Your task: Write out all of the data below word for word, leaving out the pictures.

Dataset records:

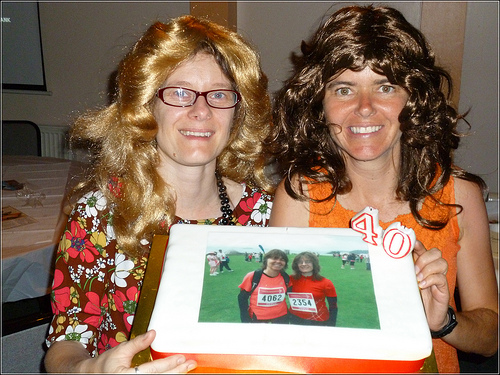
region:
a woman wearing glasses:
[95, 37, 291, 212]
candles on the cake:
[345, 205, 415, 260]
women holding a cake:
[57, 23, 455, 368]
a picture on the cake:
[195, 235, 365, 305]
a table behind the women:
[1, 146, 81, 256]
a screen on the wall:
[1, 15, 46, 85]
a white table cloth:
[6, 160, 46, 277]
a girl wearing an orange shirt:
[280, 20, 465, 260]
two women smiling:
[48, 40, 479, 362]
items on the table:
[7, 173, 52, 240]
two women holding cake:
[43, 12, 498, 374]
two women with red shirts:
[234, 248, 341, 325]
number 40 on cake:
[347, 202, 417, 264]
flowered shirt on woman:
[40, 179, 270, 357]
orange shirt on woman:
[299, 164, 467, 368]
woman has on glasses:
[42, 26, 276, 364]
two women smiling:
[116, 5, 455, 195]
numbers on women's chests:
[249, 275, 324, 325]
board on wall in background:
[0, 2, 50, 98]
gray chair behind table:
[0, 116, 53, 166]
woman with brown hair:
[355, 20, 375, 45]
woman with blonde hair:
[121, 94, 134, 120]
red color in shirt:
[77, 245, 90, 261]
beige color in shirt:
[91, 235, 101, 240]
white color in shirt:
[118, 261, 123, 271]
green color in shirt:
[83, 277, 95, 289]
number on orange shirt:
[259, 295, 284, 306]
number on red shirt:
[291, 295, 315, 309]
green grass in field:
[351, 287, 363, 315]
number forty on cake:
[348, 206, 414, 260]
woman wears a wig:
[57, 3, 295, 287]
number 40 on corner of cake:
[126, 198, 440, 374]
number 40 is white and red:
[341, 202, 418, 265]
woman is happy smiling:
[271, 5, 484, 220]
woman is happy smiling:
[71, 9, 301, 248]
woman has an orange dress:
[250, 2, 495, 374]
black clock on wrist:
[431, 303, 462, 343]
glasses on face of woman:
[146, 77, 245, 117]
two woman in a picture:
[193, 231, 388, 337]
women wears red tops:
[232, 241, 347, 331]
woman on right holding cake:
[258, 5, 493, 373]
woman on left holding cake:
[41, 10, 289, 374]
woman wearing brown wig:
[265, 3, 490, 235]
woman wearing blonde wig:
[65, 8, 289, 250]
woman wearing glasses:
[154, 73, 246, 123]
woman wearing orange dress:
[278, 159, 483, 374]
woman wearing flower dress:
[38, 162, 290, 374]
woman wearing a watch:
[424, 299, 461, 338]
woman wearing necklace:
[201, 168, 238, 239]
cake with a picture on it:
[113, 204, 433, 373]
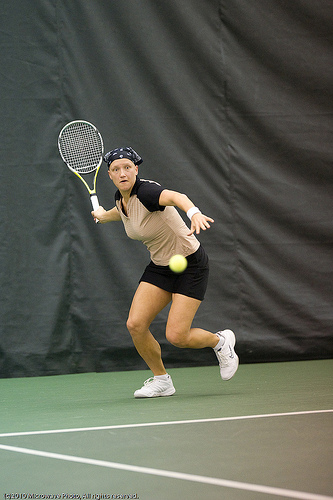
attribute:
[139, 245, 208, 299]
shorts — black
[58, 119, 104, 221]
racket — yellow and grey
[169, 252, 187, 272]
ball — yellow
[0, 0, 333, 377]
tarp — grey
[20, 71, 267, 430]
woman — playing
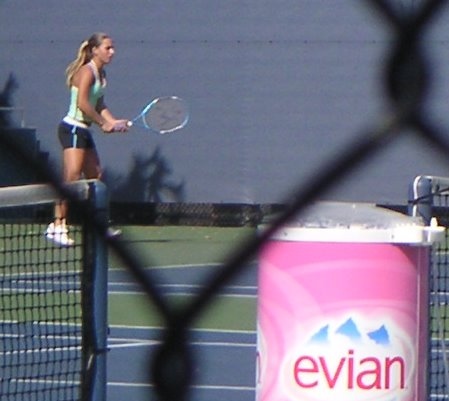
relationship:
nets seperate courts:
[2, 178, 448, 400] [1, 250, 449, 400]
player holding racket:
[46, 33, 130, 247] [127, 94, 191, 136]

Result below:
region:
a woman wearing glasses:
[95, 37, 291, 212]
candles on the cake:
[345, 205, 415, 260]
women holding a cake:
[57, 23, 455, 368]
a picture on the cake:
[195, 235, 365, 305]
a table behind the women:
[1, 146, 81, 256]
a screen on the wall:
[1, 15, 46, 85]
a white table cloth:
[6, 160, 46, 277]
a girl wearing an orange shirt:
[280, 20, 465, 260]
two women smiling:
[48, 40, 479, 362]
items on the table:
[7, 173, 52, 240]
two women holding cake:
[43, 12, 498, 374]
two women with red shirts:
[234, 248, 341, 325]
number 40 on cake:
[347, 202, 417, 264]
flowered shirt on woman:
[40, 179, 270, 357]
orange shirt on woman:
[299, 164, 467, 368]
woman has on glasses:
[42, 26, 276, 364]
two women smiling:
[116, 5, 455, 195]
numbers on women's chests:
[249, 275, 324, 325]
board on wall in background:
[0, 2, 50, 98]
gray chair behind table:
[0, 116, 53, 166]
woman with brown hair:
[355, 20, 375, 45]
woman with blonde hair:
[121, 94, 134, 120]
red color in shirt:
[77, 245, 90, 261]
beige color in shirt:
[91, 235, 101, 240]
white color in shirt:
[118, 261, 123, 271]
green color in shirt:
[83, 277, 95, 289]
number on orange shirt:
[259, 295, 284, 306]
number on red shirt:
[291, 295, 315, 309]
green grass in field:
[351, 287, 363, 315]
number forty on cake:
[348, 206, 414, 260]
woman wears a wig:
[57, 3, 295, 287]
number 40 on corner of cake:
[126, 198, 440, 374]
number 40 is white and red:
[341, 202, 418, 265]
woman is happy smiling:
[271, 5, 484, 220]
woman is happy smiling:
[71, 9, 301, 248]
woman has an orange dress:
[250, 2, 495, 374]
black clock on wrist:
[431, 303, 462, 343]
glasses on face of woman:
[146, 77, 245, 117]
two woman in a picture:
[193, 231, 388, 337]
women wears red tops:
[232, 241, 347, 331]
woman on right holding cake:
[258, 5, 493, 373]
woman on left holding cake:
[41, 10, 289, 374]
woman wearing brown wig:
[265, 3, 490, 235]
woman wearing blonde wig:
[65, 8, 289, 250]
woman wearing glasses:
[154, 73, 246, 123]
woman wearing orange dress:
[278, 159, 483, 374]
woman wearing flower dress:
[38, 162, 290, 374]
woman wearing a watch:
[424, 299, 461, 338]
woman wearing necklace:
[201, 168, 238, 239]
cake with a picture on it:
[113, 204, 433, 373]
attribute:
[139, 245, 208, 299]
shorts — black
[58, 119, 104, 221]
racket — yellow and grey
[169, 252, 187, 272]
ball — yellow
[0, 0, 333, 377]
tarp — grey
[20, 71, 267, 430]
woman — playing
relationship:
nets seperate courts:
[2, 178, 448, 400] [1, 250, 449, 400]
player holding racket:
[46, 33, 130, 247] [127, 94, 191, 136]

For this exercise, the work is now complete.